Ask HN: Is it just me, or does nothing work first time? - forgottenacc57
Every time I use any bit of software it doesn&#x27;t work. I always need to start in on a problem solving process. Will this ever change?
======
mindcrime
No, it's not just you. I'm firmly convinced that the average value of
"software quality" (for some hand-wavy definition of "quality") for all
software world-wide is approximately = "shit".
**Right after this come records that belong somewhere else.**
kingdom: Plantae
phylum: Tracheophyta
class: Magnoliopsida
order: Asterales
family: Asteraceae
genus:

IDE's, operating systems, websites, smartphones, it almost doesn't matter what
it is, time and time and time and and time again, this shit doesn't work
without a ridiculous amount of effort, and/or the performance sucks, or it
crashes with no helpful output, or just generally fails to deliver a useful
experience.

My favorite example of this right now is websites with so much javascript shit
running that they bog your entire browser down to the point of being unusable.
Every time I run into one of these sites I find myself thinking dark thoughts
of death, destruction, havoc, pillaging, maiming, etc... :-(

------
pedalpete
Can you give an example of "a bit of software"? Are you talking about desktop?
mobile? node.js packages? Ruby gems? databases?

If it's all of the above, then yes, I'd suggest it's you :)

------
douche
Every day, I become more and more amazed that anything ever works. It's just
hacks on top of baling wire and ducktape on top of bubblegum, just barely
holding things together; turtles all the way down. That old adage about seeing
how the sausage is made applies to software too.